--- Stored data ---
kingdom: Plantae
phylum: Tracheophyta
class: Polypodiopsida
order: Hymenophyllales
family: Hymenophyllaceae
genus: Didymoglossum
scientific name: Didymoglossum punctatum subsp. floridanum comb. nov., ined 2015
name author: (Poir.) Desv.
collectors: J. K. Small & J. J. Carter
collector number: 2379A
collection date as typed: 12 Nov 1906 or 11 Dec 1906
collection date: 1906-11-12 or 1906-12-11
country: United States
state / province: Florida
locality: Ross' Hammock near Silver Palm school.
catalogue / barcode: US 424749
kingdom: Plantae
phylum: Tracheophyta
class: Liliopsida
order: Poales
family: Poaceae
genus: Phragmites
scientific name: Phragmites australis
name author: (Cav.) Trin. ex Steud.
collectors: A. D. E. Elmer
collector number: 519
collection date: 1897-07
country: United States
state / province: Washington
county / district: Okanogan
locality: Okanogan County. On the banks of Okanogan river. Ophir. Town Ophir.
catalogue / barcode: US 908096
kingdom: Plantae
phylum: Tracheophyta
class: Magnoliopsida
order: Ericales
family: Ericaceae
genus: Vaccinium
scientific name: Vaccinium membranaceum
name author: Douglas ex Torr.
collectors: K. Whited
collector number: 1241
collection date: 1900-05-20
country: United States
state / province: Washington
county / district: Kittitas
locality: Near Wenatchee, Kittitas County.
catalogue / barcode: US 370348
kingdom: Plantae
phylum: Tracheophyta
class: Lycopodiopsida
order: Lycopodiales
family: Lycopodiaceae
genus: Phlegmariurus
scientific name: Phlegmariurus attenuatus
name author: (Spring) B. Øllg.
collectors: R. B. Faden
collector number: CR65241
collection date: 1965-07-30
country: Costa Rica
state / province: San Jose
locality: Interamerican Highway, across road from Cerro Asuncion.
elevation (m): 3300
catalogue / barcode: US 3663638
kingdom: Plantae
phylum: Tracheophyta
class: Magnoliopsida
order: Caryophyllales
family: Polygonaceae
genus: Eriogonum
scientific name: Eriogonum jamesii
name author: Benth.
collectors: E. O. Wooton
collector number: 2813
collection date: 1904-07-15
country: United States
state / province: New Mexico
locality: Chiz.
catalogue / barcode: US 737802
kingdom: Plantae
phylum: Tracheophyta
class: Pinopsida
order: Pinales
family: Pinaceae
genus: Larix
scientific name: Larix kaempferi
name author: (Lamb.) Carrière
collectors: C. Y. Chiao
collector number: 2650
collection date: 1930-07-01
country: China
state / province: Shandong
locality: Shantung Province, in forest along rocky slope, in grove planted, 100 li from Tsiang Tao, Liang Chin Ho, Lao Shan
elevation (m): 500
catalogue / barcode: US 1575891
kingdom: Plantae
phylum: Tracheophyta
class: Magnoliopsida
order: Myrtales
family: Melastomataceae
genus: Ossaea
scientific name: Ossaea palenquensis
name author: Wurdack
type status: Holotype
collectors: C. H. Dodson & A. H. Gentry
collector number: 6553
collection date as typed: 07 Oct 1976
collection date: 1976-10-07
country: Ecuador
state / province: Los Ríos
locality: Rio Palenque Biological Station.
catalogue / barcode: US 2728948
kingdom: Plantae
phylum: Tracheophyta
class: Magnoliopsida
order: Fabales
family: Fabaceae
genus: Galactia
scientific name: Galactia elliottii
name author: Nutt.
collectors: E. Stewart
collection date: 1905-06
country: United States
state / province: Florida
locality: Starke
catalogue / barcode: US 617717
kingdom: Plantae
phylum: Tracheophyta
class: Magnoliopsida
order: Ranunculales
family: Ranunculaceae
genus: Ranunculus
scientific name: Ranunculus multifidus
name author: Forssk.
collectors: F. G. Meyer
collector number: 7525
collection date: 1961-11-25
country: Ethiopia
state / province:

--- GOAL ---
Copy every one of the rows above, keeping each character unchanged.

--- EXERCISE SOLUTION ---
kingdom: Plantae
phylum: Tracheophyta
class: Polypodiopsida
order: Hymenophyllales
family: Hymenophyllaceae
genus: Didymoglossum
scientific name: Didymoglossum punctatum subsp. floridanum comb. nov., ined 2015
name author: (Poir.) Desv.
collectors: J. K. Small & J. J. Carter
collector number: 2379A
collection date as typed: 12 Nov 1906 or 11 Dec 1906
collection date: 1906-11-12 or 1906-12-11
country: United States
state / province: Florida
locality: Ross' Hammock near Silver Palm school.
catalogue / barcode: US 424749
kingdom: Plantae
phylum: Tracheophyta
class: Liliopsida
order: Poales
family: Poaceae
genus: Phragmites
scientific name: Phragmites australis
name author: (Cav.) Trin. ex Steud.
collectors: A. D. E. Elmer
collector number: 519
collection date: 1897-07
country: United States
state / province: Washington
county / district: Okanogan
locality: Okanogan County. On the banks of Okanogan river. Ophir. Town Ophir.
catalogue / barcode: US 908096
kingdom: Plantae
phylum: Tracheophyta
class: Magnoliopsida
order: Ericales
family: Ericaceae
genus: Vaccinium
scientific name: Vaccinium membranaceum
name author: Douglas ex Torr.
collectors: K. Whited
collector number: 1241
collection date: 1900-05-20
country: United States
state / province: Washington
county / district: Kittitas
locality: Near Wenatchee, Kittitas County.
catalogue / barcode: US 370348
kingdom: Plantae
phylum: Tracheophyta
class: Lycopodiopsida
order: Lycopodiales
family: Lycopodiaceae
genus: Phlegmariurus
scientific name: Phlegmariurus attenuatus
name author: (Spring) B. Øllg.
collectors: R. B. Faden
collector number: CR65241
collection date: 1965-07-30
country: Costa Rica
state / province: San Jose
locality: Interamerican Highway, across road from Cerro Asuncion.
elevation (m): 3300
catalogue / barcode: US 3663638
kingdom: Plantae
phylum: Tracheophyta
class: Magnoliopsida
order: Caryophyllales
family: Polygonaceae
genus: Eriogonum
scientific name: Eriogonum jamesii
name author: Benth.
collectors: E. O. Wooton
collector number: 2813
collection date: 1904-07-15
country: United States
state / province: New Mexico
locality: Chiz.
catalogue / barcode: US 737802
kingdom: Plantae
phylum: Tracheophyta
class: Pinopsida
order: Pinales
family: Pinaceae
genus: Larix
scientific name: Larix kaempferi
name author: (Lamb.) Carrière
collectors: C. Y. Chiao
collector number: 2650
collection date: 1930-07-01
country: China
state / province: Shandong
locality: Shantung Province, in forest along rocky slope, in grove planted, 100 li from Tsiang Tao, Liang Chin Ho, Lao Shan
elevation (m): 500
catalogue / barcode: US 1575891
kingdom: Plantae
phylum: Tracheophyta
class: Magnoliopsida
order: Myrtales
family: Melastomataceae
genus: Ossaea
scientific name: Ossaea palenquensis
name author: Wurdack
type status: Holotype
collectors: C. H. Dodson & A. H. Gentry
collector number: 6553
collection date as typed: 07 Oct 1976
collection date: 1976-10-07
country: Ecuador
state / province: Los Ríos
locality: Rio Palenque Biological Station.
catalogue / barcode: US 2728948
kingdom: Plantae
phylum: Tracheophyta
class: Magnoliopsida
order: Fabales
family: Fabaceae
genus: Galactia
scientific name: Galactia elliottii
name author: Nutt.
collectors: E. Stewart
collection date: 1905-06
country: United States
state / province: Florida
locality: Starke
catalogue / barcode: US 617717
kingdom: Plantae
phylum: Tracheophyta
class: Magnoliopsida
order: Ranunculales
family: Ranunculaceae
genus: Ranunculus
scientific name: Ranunculus multifidus
name author: Forssk.
collectors: F. G. Meyer
collector number: 7525
collection date: 1961-11-25
country: Ethiopia
state / province:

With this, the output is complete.